Now I want to share the whole list with you with the addition of my notes about writing. Each item on the list has a direct link to the essay, so please, click away and indulge yourself.

We will do this, of course, by means of a variety of lists. We began with the best debut novels , the best short story collections , the best poetry collections , and the best memoirs of the decade , and we have now reached the fifth list in our series: the best essay collections published in English between and

Essay Examples

Robert Atwan, the founder of The Best American Essays series, picks the 10 best essays of the postwar period. Links to the essays are provided when available. So to make my list of the top ten essays since less impossible, I decided to exclude all the great examples of New Journalism--Tom Wolfe, Gay Talese, Michael Herr, and many others can be reserved for another list. I also decided to include only American writers, so such outstanding English-language essayists as Chris Arthur and Tim Robinson are missing, though they have appeared in The Best American Essays series. And I selected essays , not essayists. A list of the top ten essayists since would feature some different writers. And the best essays show that the name of the genre is also a verb, so they demonstrate a mind in process--reflecting, trying-out, essaying. Against a violent historical background, Baldwin recalls his deeply troubled relationship with his father and explores his growing awareness of himself as a black American. However you view the racial politics, the prose is undeniably hypnotic, beautifully modulated and yet full of urgency. An essay that packed an enormous wallop at the time may make some of us cringe today with its hyperbolic dialectics and hyperventilated metaphysics.
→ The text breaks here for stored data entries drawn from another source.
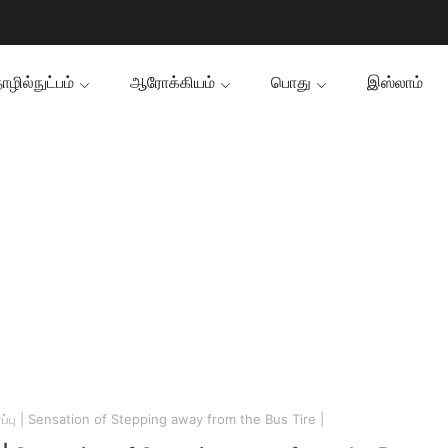
ழில்நுட்பம்
ஆரோக்கியம்
பொது
இஸ்லாம்
ரப்பு | Sensation of Stepping away from the Bus Tire |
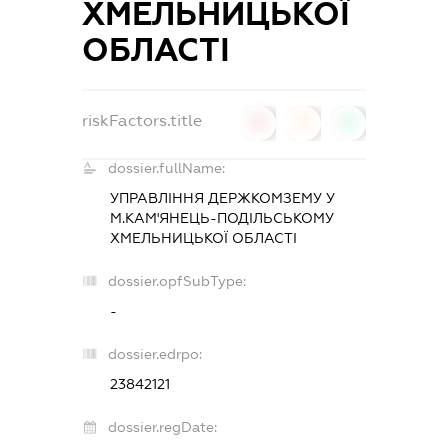
ХМЕЛЬНИЦЬКОЇ
ОБЛАСТІ
riskFactors.title
0
0
0
dossier.fullName:
УПРАВЛІННЯ ДЕРЖКОМЗЕМУ У
М.КАМ'ЯНЕЦЬ-ПОДІЛЬСЬКОМУ
ХМЕЛЬНИЦЬКОЇ ОБЛАСТІ
dossier.opfSubType:
-
dossier.edrpo:
23842121
dossier.regDate:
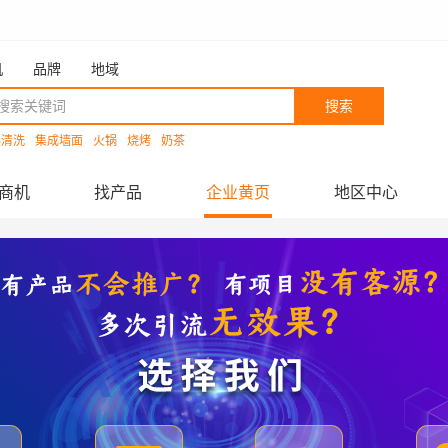
机
品牌
地域
搜索
具清洗
集成墙面
火锅
烧烤
奶茶
商机
找产品
企业黄页
地区中心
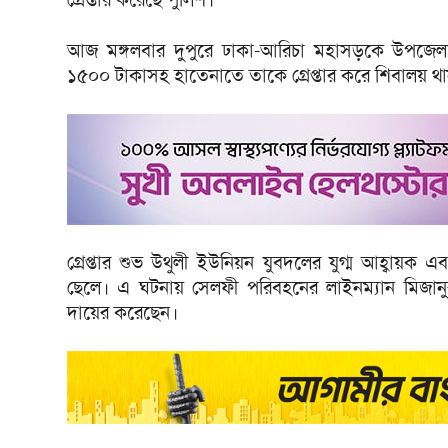
আজ মঙ্গলবার দুপুরে ঢাকা-আরিচা মহাসড়কে উপজেল
১৫০০ টাকাসহ হাতেনাতে তাকে গ্রেপ্তার করে শিবালয় থা
গ্রেপ্তার শুভ উথুলী ইউনিয়ন যুবদলের যুগ্ম আহ্বায়ক এ
ছেলে। এ ঘটনায় সেলফী পরিবহনের লাইনম্যান মিজানু
দায়ের করেছেন।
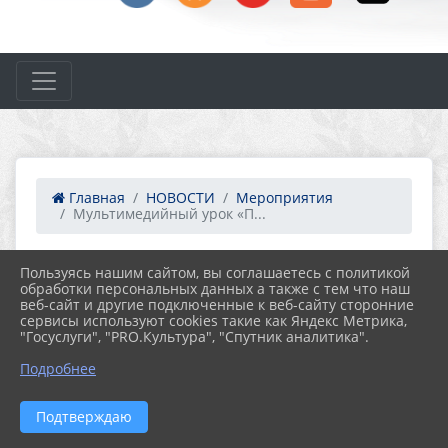
Главная
НОВОСТИ
Мероприятия
Мультимедийный урок «П...
Пользуясь нашим сайтом, вы соглашаетесь с политикой
18.05.2022 12:24
43
обработки персональных данных а также с тем что наш
МУЛЬТИМЕДИЙНЫЙ УРОК
веб-сайт и другие подключенные к веб-сайту сторонние
«ПУТЕШЕСТВИЕ В ПИОНЕРСКОЕ
сервисы используют cookies такие как Яндекс Метрика,
ДЕТСТВО»
"Госуслуги", "PRO.Культура", "Спутник аналитика".
Подробнее
Подтверждаю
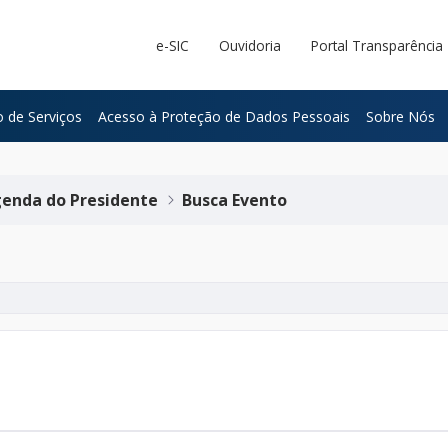
e-SIC
Ouvidoria
Portal Transparência
 de Serviços
Acesso à Proteção de Dados Pessoais
Sobre Nós
enda do Presidente
Busca Evento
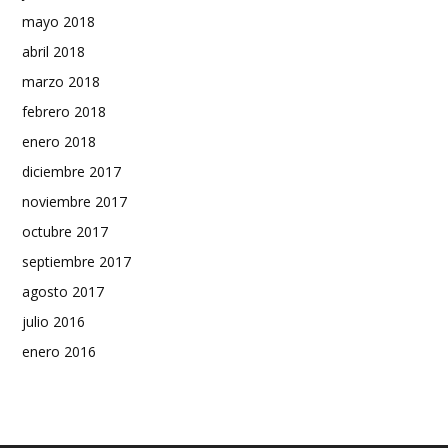
mayo 2018
abril 2018
marzo 2018
febrero 2018
enero 2018
diciembre 2017
noviembre 2017
octubre 2017
septiembre 2017
agosto 2017
julio 2016
enero 2016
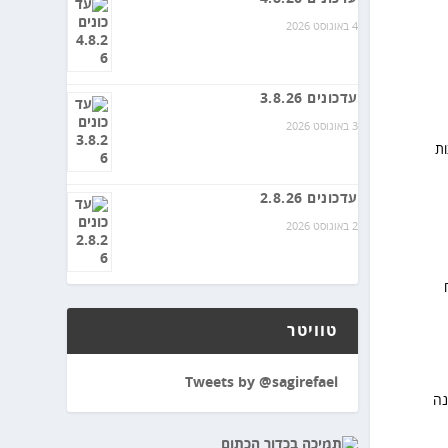
4 באוגוסט 2026
עדכונים 3.8.26
3 באוגוסט 2026
ות
עדכונים 2.8.26
2 באוגוסט 2026
טוויטר
Tweets by @sagirefael
נה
40 Best Essays of All Time (With Links)

To be truly brilliant, an essay needs to utilise the right language. In other words, they live on the land and in the water. To put it another way, they will die without the sun. That is to say, they must breathe air. To that end, a new study has been launched that looks at elephant sounds and their possible meanings. Here are some cleverer ways of doing this. Usage:This is also generally used at the start of a sentence, to add extra information. Likewise, Scholar B argues compellingly in favour of this point of view. Similarly, we have a tendency to react with surprise to the unfamiliar. Another key point to remember is that Blake was writing during the Industrial Revolution, which had a major impact on the world around him.